Stored items:
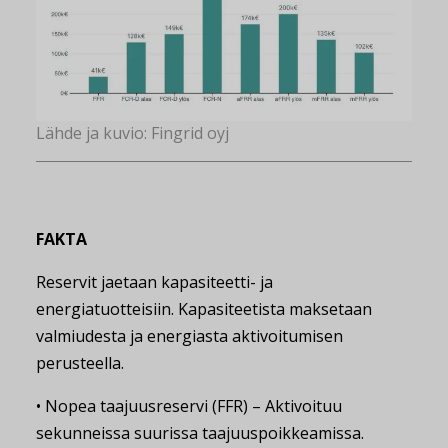
Lähde ja kuvio: Fingrid oyj
FAKTA
Reservit jaetaan kapasiteetti- ja
energiatuotteisiin. Kapasiteetista maksetaan
valmiudesta ja energiasta aktivoitumisen
perusteella.
• Nopea taajuusreservi (FFR) – Aktivoituu
sekunneissa suurissa taajuuspoikkeamissa.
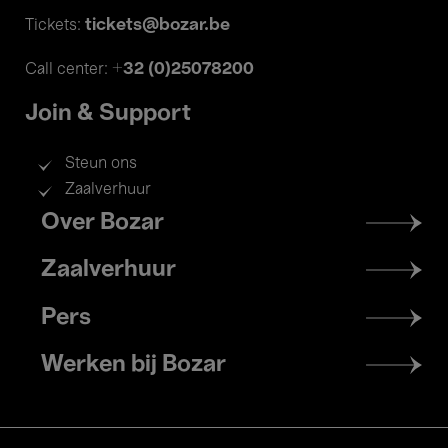
tickets@bozar.be
Tickets:
+32 (0)25078200
Call center:
Join & Support
Steun ons
Zaalverhuur
Footer
Over Bozar
menu
Zaalverhuur
Pers
Werken bij Bozar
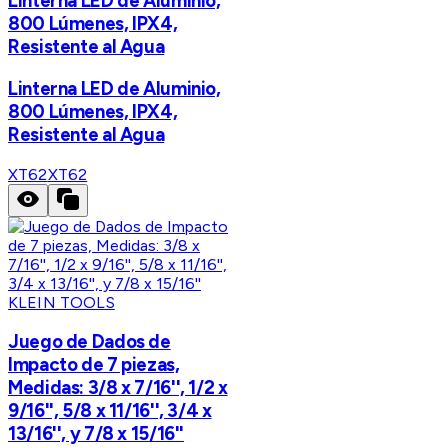
Linterna LED de Aluminio,
800 Lúmenes, IPX4,
Resistente al Agua
Linterna LED de Aluminio,
800 Lúmenes, IPX4,
Resistente al Agua
XT62
XT62
KLEIN TOOLS
Juego de Dados de
Impacto de 7 piezas,
Medidas: 3/8 x 7/16'', 1/2 x
9/16'', 5/8 x 11/16'', 3/4 x
13/16'', y 7/8 x 15/16''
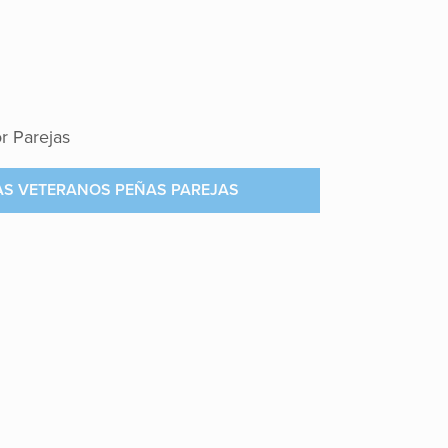
r Parejas
AS VETERANOS PEÑAS PAREJAS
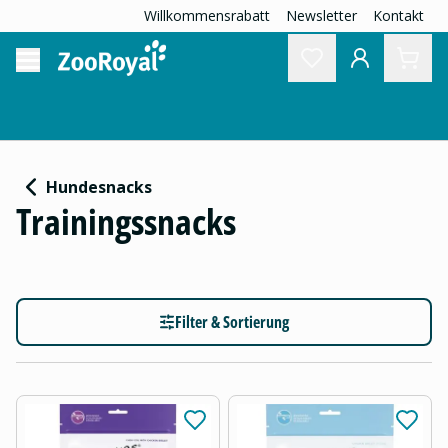
Willkommensrabatt
Newsletter
Kontakt
Hundesnacks
Trainingssnacks
Filter & Sortierung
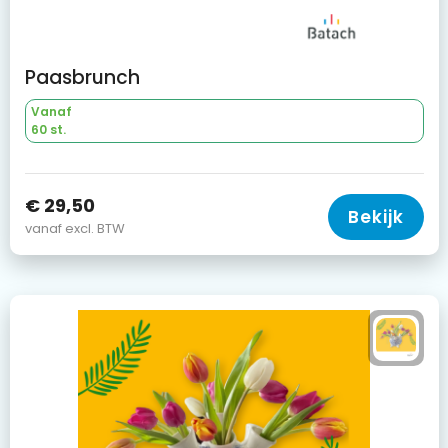
Paasbrunch
Vanaf
60 st.
€ 29,50
Bekijk
vanaf excl. BTW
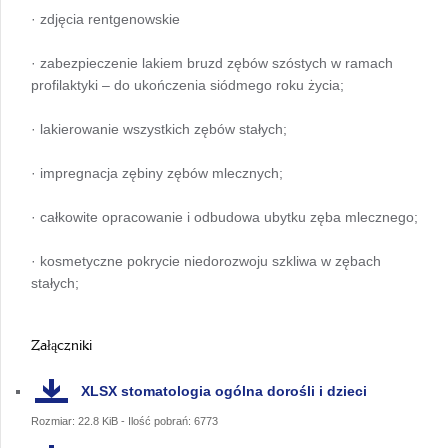
· zdjęcia rentgenowskie
· zabezpieczenie lakiem bruzd zębów szóstych w ramach
profilaktyki – do ukończenia siódmego roku życia;
· lakierowanie wszystkich zębów stałych;
· impregnacja zębiny zębów mlecznych;
· całkowite opracowanie i odbudowa ubytku zęba mlecznego;
· kosmetyczne pokrycie niedorozwoju szkliwa w zębach
stałych;
Załączniki
XLSX
stomatologia ogólna dorośli i dzieci
Rozmiar: 22.8 KiB - Ilość pobrań: 6773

About this task:
Nothing but the lines from the one containing "KLEIN TOOLS" through the last line of the records above should appear, each repeated exactly, with no pictures.

Problem solution:
KLEIN TOOLS
Juego de Dados de
Impacto de 7 piezas,
Medidas: 3/8 x 7/16'', 1/2 x
9/16'', 5/8 x 11/16'', 3/4 x
13/16'', y 7/8 x 15/16''
r Parejas
AS VETERANOS PEÑAS PAREJAS
Willkommensrabatt
Newsletter
Kontakt
Hundesnacks
Trainingssnacks
Filter & Sortierung
Paasbrunch
Vanaf
60 st.
€ 29,50
Bekijk
vanaf excl. BTW
· zdjęcia rentgenowskie
· zabezpieczenie lakiem bruzd zębów szóstych w ramach
profilaktyki – do ukończenia siódmego roku życia;
· lakierowanie wszystkich zębów stałych;
· impregnacja zębiny zębów mlecznych;
· całkowite opracowanie i odbudowa ubytku zęba mlecznego;
· kosmetyczne pokrycie niedorozwoju szkliwa w zębach
stałych;
Załączniki
XLSX
stomatologia ogólna dorośli i dzieci
Rozmiar: 22.8 KiB - Ilość pobrań: 6773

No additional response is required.